Erkelenzer Land. Tischtennis: Die Arsbecker sind das einzige heimische Team auf Bezirksebene, das am zweiten Rückrundenspieltag punktet. Von Helmuth Weidenhaupt

Kein Staat zu machen war am zweiten Rückrundenspieltag mit den heimischen Teams auf Bezirksebene. Im Kellerduell der Bezirksliga ließ sich das Sextett des TTC BW Kipshoven an eigenen Tischen vom Schlusslicht TTC Waldniel II mit 3:9 vorführen und trägt nun selbst die Rote Laterne. Schon in den Eingangsdoppeln stotterte der blau-weiße Motor: Nur das Brüderduo Michael und Martin Caspers brachte seine Partie gegen Voss/Möller mit 3:1 nach Hause. Opszalski/C. Königs und R. Königs/Bochmann mussten dagegen ihren Kontrahenten gratulieren. Aber es kam noch schlimmer: Im Einzel ließ sich Kipshovens Leistungsträger Michael Caspers am Spitzenbrett gleich zweimal abservieren, während es Christian Opszalski immerhin auf eine 1:1-Bilanz brachte. Einen Punktgewinn schaffte ansonsten aber nur noch Altmeister Rolf Königs mit 3:2 gegen Kevin Mesken. Martin Caspers, Gunnar Bochmann und Christian Königs blieben ohne Erfolgserlebnis. Was an der Niederlage besonders bedenklich stimmt, ist die Tatsache, dass die Waldnieler mit vierfachen Ersatz angereist waren, während Kipshoven bis auf Tim Nolten in Bestbesetzung agierte.

Sorgen um den Klassenerhalt muss sich weiterhin Bezirksklasse-Neuling TTV Hilfarth machen. Gegen TTVE Süchteln-Vorst vermied das Rurtal-Sextett zwar ein 0:9-Desaster wie im Hinspiel, aber mit 4:9 war man doch noch meilenweit von einem Punktgewinn entfernt. Für die Punkte sorgten Heinz-Willi Esser (3:2 gegen Charné), Henning Henßen (3:2 gegen Skott), Manfred Frenken (3:2 gegen Hankiewicz) und das Duo Esser/Rubach.

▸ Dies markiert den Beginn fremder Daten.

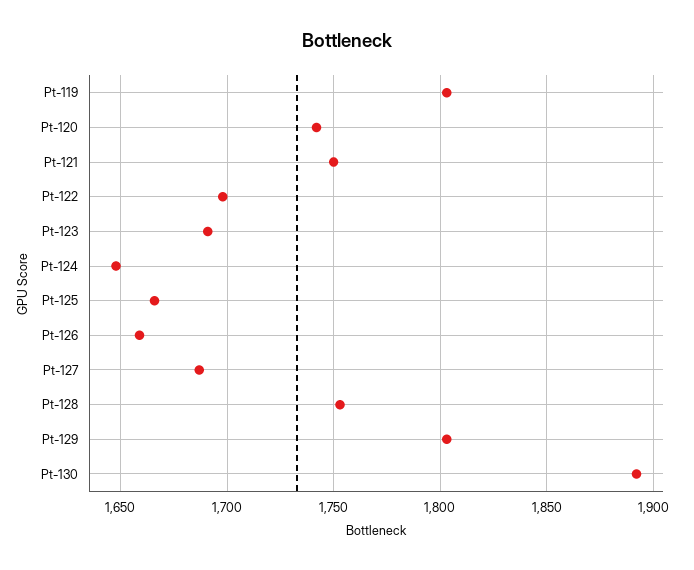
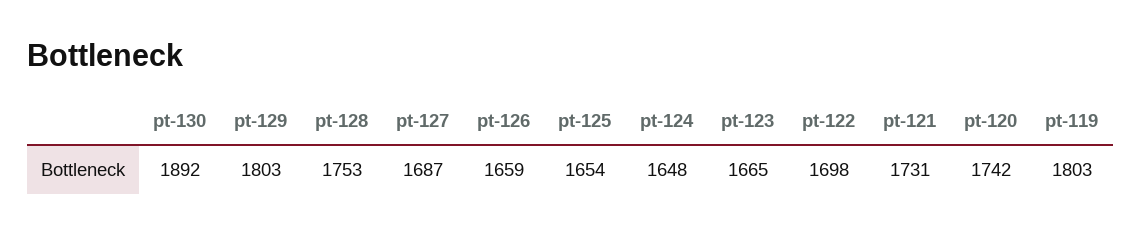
Pt-121: 1750 -> 1731
Pt-123: 1690 -> 1665
Pt-125: 1665 -> 1654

Die einzige Crew aus dem Erkelenzer Land, die am Wochenende Zählbares mitnehmen sollte, wurde zwangsläufig im Lokalduell zwischen TV Erkelenz III und TTC Arsbeck ermittelt. Dass die Gastgeber wie so oft in letzter Zeit mit dreifachem Ersatz aus der 1. Kreisklasse klar kommen mussten, nahm dem Derby weitgehend jegliche Brisanz und Spannung. Im oberen Paarkreuz dominierte der Arsbecker Bernd Otto mit Siegen über Ernst-Willi Jennessen und Simon Häusler, die sich ihrerseits an Oldie Hubert Huben schadlos hielten. Im mittleren Paarkreuz glänzte Frank Schmacks mit Erfolgen gegen Lars Thönnißen und Dr. Thomas Sommer, der immerhin Robert Lambertz mit 3:1 bezwang. Im unteren Paarkreuz machten Edgar Holzinger (3:0 gegen Jonas Grondowski) und Pascal Otto (3:1 gegen Kevin Jarvis) den Arsbecker 9:4-Erfolg perfekt. Während Arsbeck immerhin noch auf den Relegationsrang schielen kann, dürfte für die Erka-Städter die Saison praktisch gelaufen sein.